Matplotlib normalized histograms

I am trying to draw part of a histogram using matplotlib.

Instead of drawing the entire histogram with a lot of outliers and big values, I want to focus on only a small part. The original histogram looks like this:

hist(data, bins=arange(data.min(), data.max(), 1000), normed=1, cumulative=False) plt.ylabel("PDF") 

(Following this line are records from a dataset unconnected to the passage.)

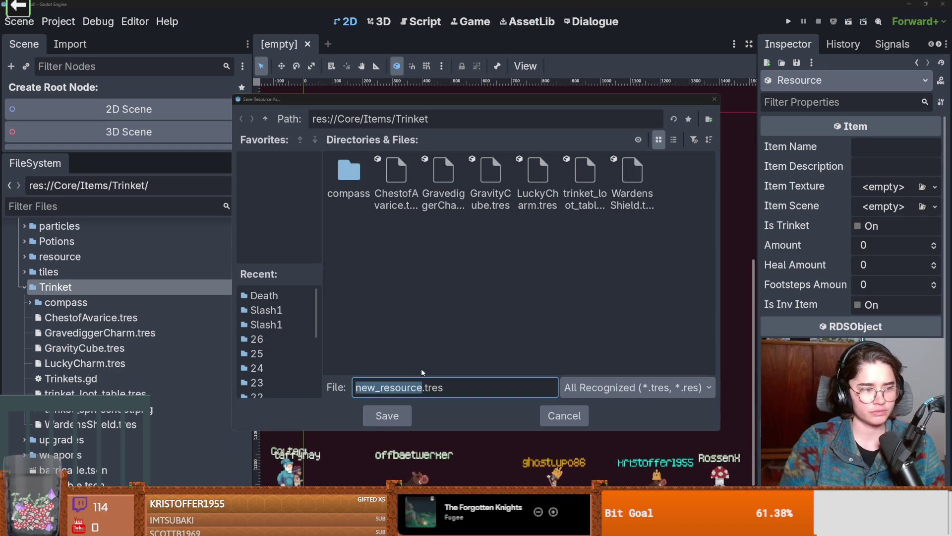
pyautogui.write('bloo')
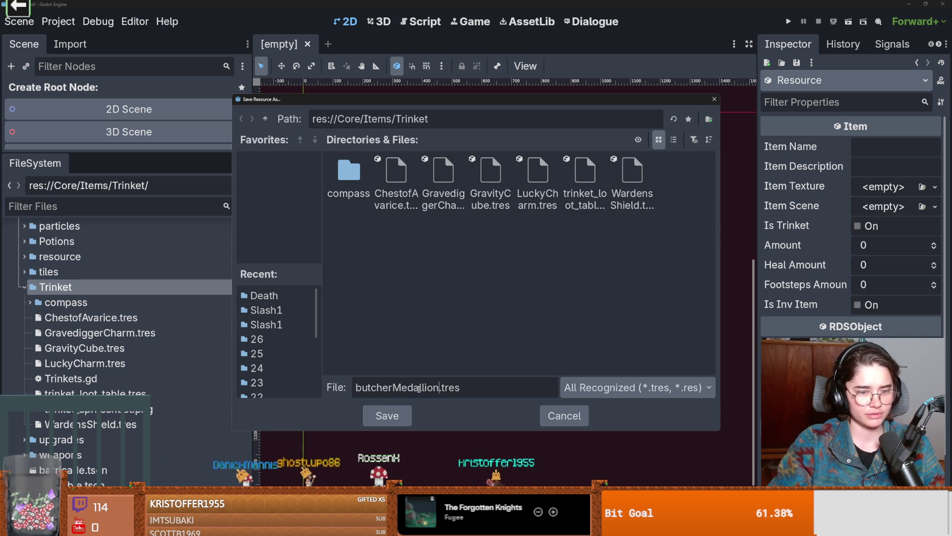
pyautogui.click(383, 414)
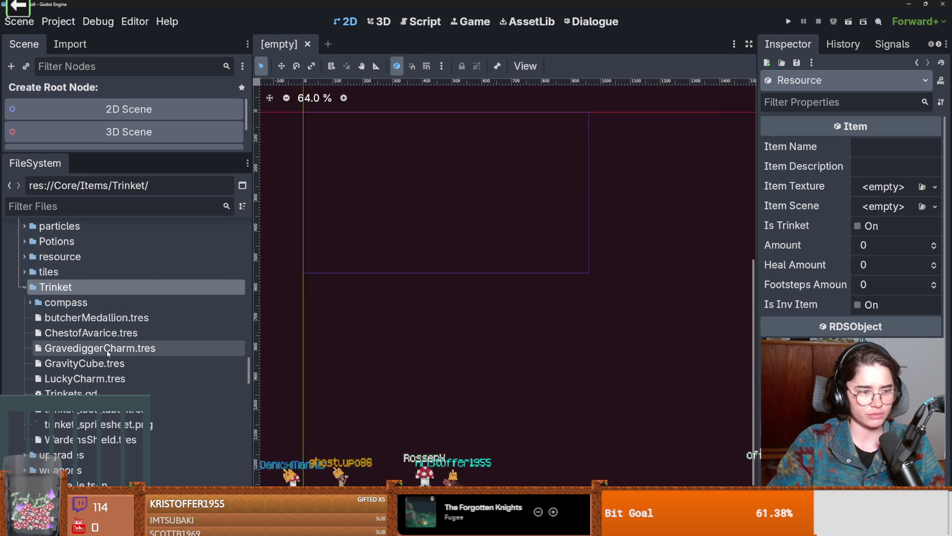
# - Create another Item resource in Trinket and enter rosaryBracelet.tres as its save name
pyautogui.rightClick(83, 288)
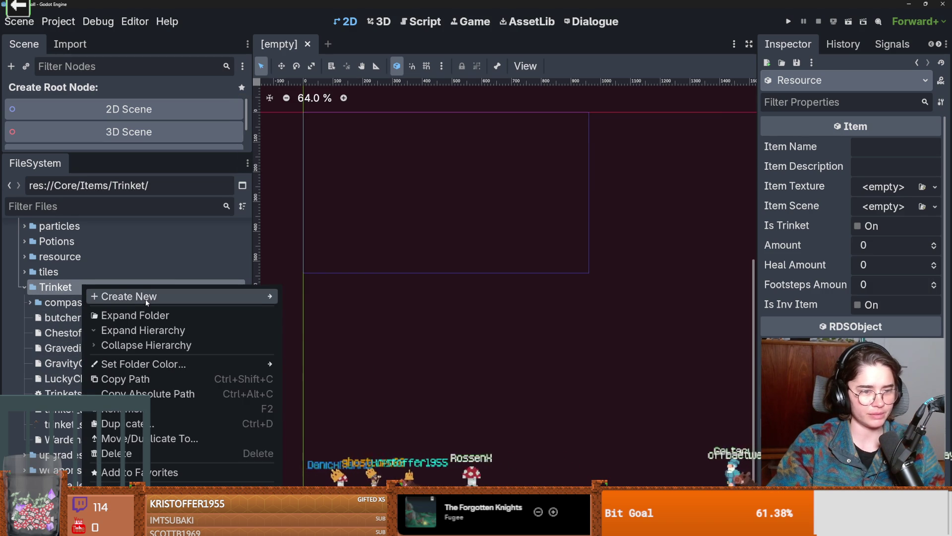
pyautogui.moveTo(257, 296)
pyautogui.click(339, 342)
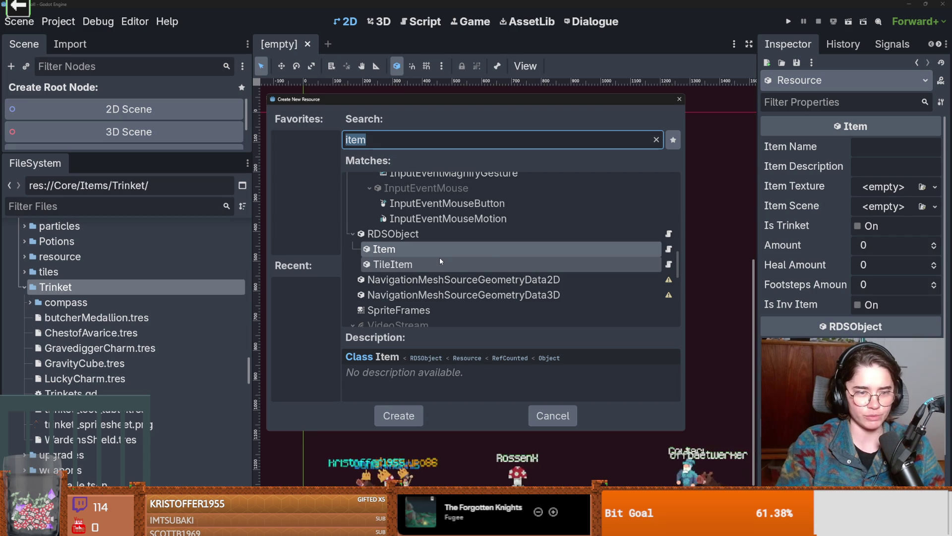
pyautogui.doubleClick(390, 250)
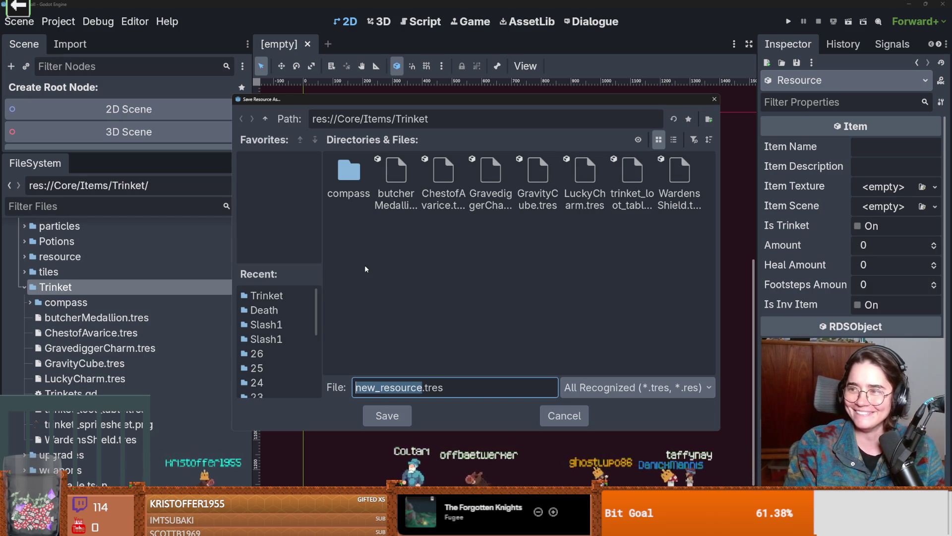
pyautogui.write('rosary')
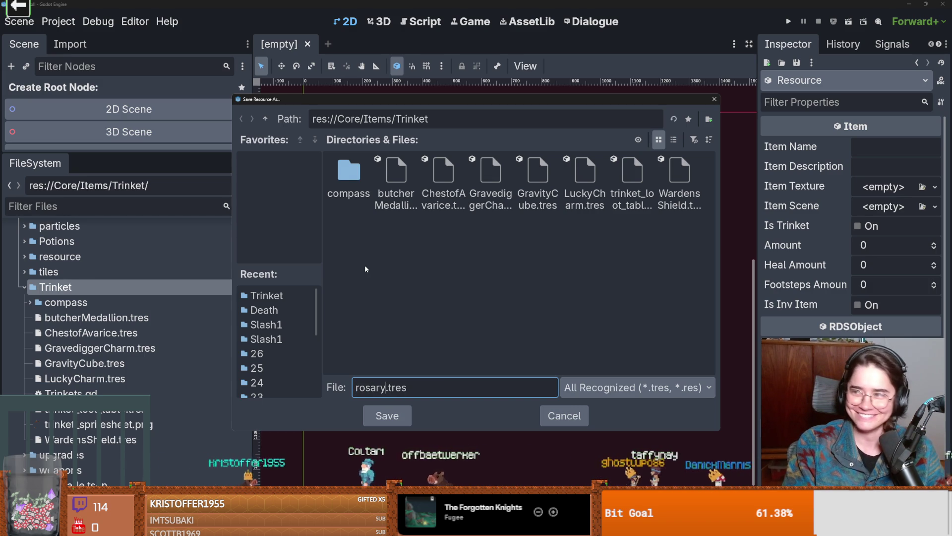
pyautogui.write('B')
pyautogui.write('ravele')
pyautogui.press('BackSpace')
pyautogui.press('BackSpace')
pyautogui.press('BackSpace')
pyautogui.write('c')
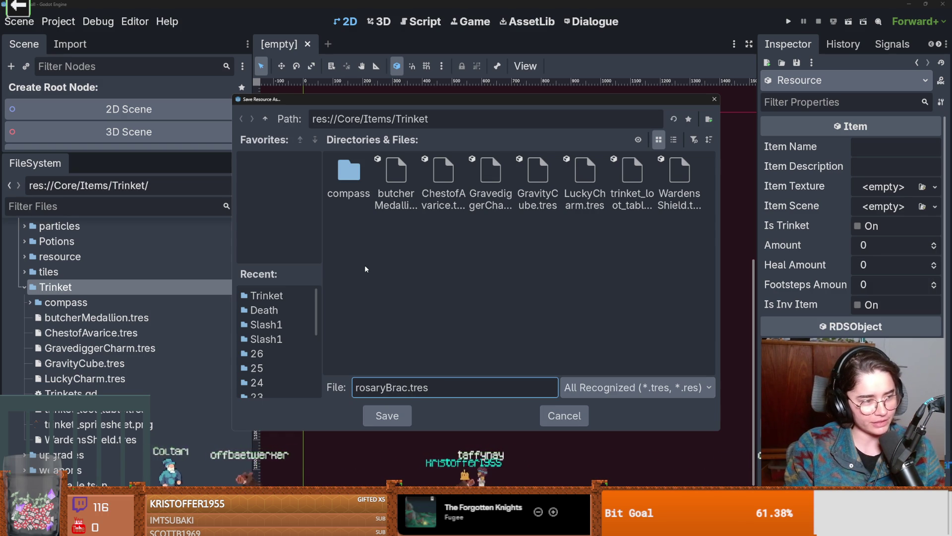
pyautogui.write('elet')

enter image description here

And after focusing it looks like this:

 hist(data, bins=arange(0, 121, 1), normed=1, cumulative=False) plt.ylabel("PDF") 

enter image description here

Note that the last bit is stretched and the worst of all ticks Y is scaled so that the sum is 1 (therefore, points from the current range are not taken into account at all)

I know that I can achieve what I want by drawing a histogram over the entire possible range, and then limiting the axis to the part that is interesting to me, but it spends a lot of time counting boxes that I will not use / anyway.

 hist(btsd-40, bins=arange(btsd.min(), btsd.max(), 1), normed=1, cumulative=False) axis([0,120,0,0.0025]) 

enter image description here

Is there a quick and easy way to draw only a focused area, but still get the right Y scale?

+6
source share
2 answers

To build a subset of the histogram, I don't think you can come close to calculating the entire histogram.

Did you numpy.histogram calculate the histogram using numpy.histogram and then display the area with pylab.plot or something else? I.e.

 import numpy as np import pylab as plt data = np.random.normal(size=10000)*10000 plt.figure(0) plt.hist(data, bins=np.arange(data.min(), data.max(), 1000)) plt.figure(1) hist1 = np.histogram(data, bins=np.arange(data.min(), data.max(), 1000)) plt.bar(hist1[1][:-1], hist1[0], width=1000) plt.figure(2) hist2 = np.histogram(data, bins=np.arange(data.min(), data.max(), 200)) mask = (hist2[1][:-1] < 20000) * (hist2[1][:-1] > 0) plt.bar(hist2[1][mask], hist2[0][mask], width=200) 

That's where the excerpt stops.